I ran across an article in the Guardian that I found fascinating yet confusing. It describes how a community in Belize subsists on production of organic cacao and the problems from the expense of certification inspections.
It left me with the impression that buying simply “organic” may be fairer to the workers in some cases than buying “Certified Fair Trade organic,” but I’m not at all sure. I’m not a researcher in this area. The article is lengthy but well-written at http://observer.guardian.co.uk/foodmonthly/story/0,,1781908,00.html.
Thanks for all the great work that PCC does.
— Mary Evans
Editor: The article explores a view that “Fair Trade guarantees a better deal for third-world producers and a hell of a deal for first-world bureaucrats.” Some companies say it’s more beneficial and cost effective to invest directly in farmers’ communities instead of paying an outside certifying body.
PCC sells chocolate products verified by both systems — an independent third-party agency (such as TransFair USA) and proprietary, company programs. Both systems have merit when you’re doing business with a trustworthy company.
It’s arguable, however, that Fair Trade Certified or Fair Labor as a concept wouldn’t mean much to consumers if TransFair hadn’t spent a lot of money marketing the concept. Also, while we find many examples of excellent treatment of labor in the organic industry, it’s not a requirement.
Thank you so much for the package of newsletters. Read them all over the weekend. So very good and informative. I have to tell you I am 86 years old. My daughter and son-in-law have lived out there in Washington about 40 years now. They love it and hate Illinois. Don’t blame them. I do, too, as of late. Beautiful country out there and I am going organic now, too.
Still cook old fashioned and love all the “greens.” Yes, please send me your Sound Consumers. I am very appreciative of your generosity. Keep up the good works.
— Ms. Wilma A. Hauer, Aurora, Illinois
Editor: We’ve added Wilma to the Sound Consumer mailing list. Anyone who wishes to receive the paper may send in a request and we’ll add them.
I asked at the PCC View Ridge store recently if they used free-range eggs in their deli items and they told me all their deli items were made with free-range eggs. I have been a longtime customer (20+ years) and in years past I asked PCC to please use humane farming produce, but my pleas were ignored.
Finally, I applaud your decision to use (free-range eggs). THANK YOU! You may bring in even more customers if you advertised that you use free-range products.

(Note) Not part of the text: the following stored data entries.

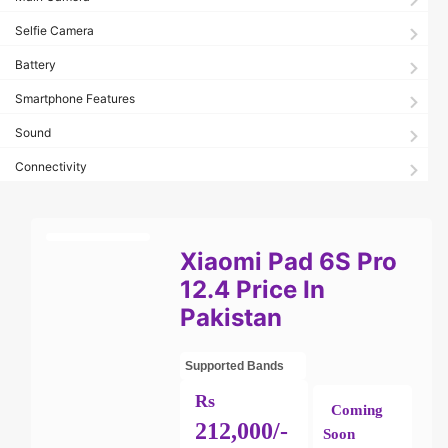
Selfie Camera
Battery
Smartphone Features
Sound
Connectivity
Xiaomi Pad 6S Pro
12.4 Price In
Pakistan
Supported Bands
Rs
Coming
212,000/-
Soon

Our family loves your articles on nutrition and environmental and farming issues. Bravo to the writers! What really sells us on the co-op is the great research into farming methods, bee keeping (you featured a fabulous article), and nutritional research (good oils versus bad oils). I would like to see more on humane farming practices.
— A loyal customer (name withheld on request)
Editor replies: PCC actually has used free-range eggs for years, although our recipe signs and labels did not reflect that until this year.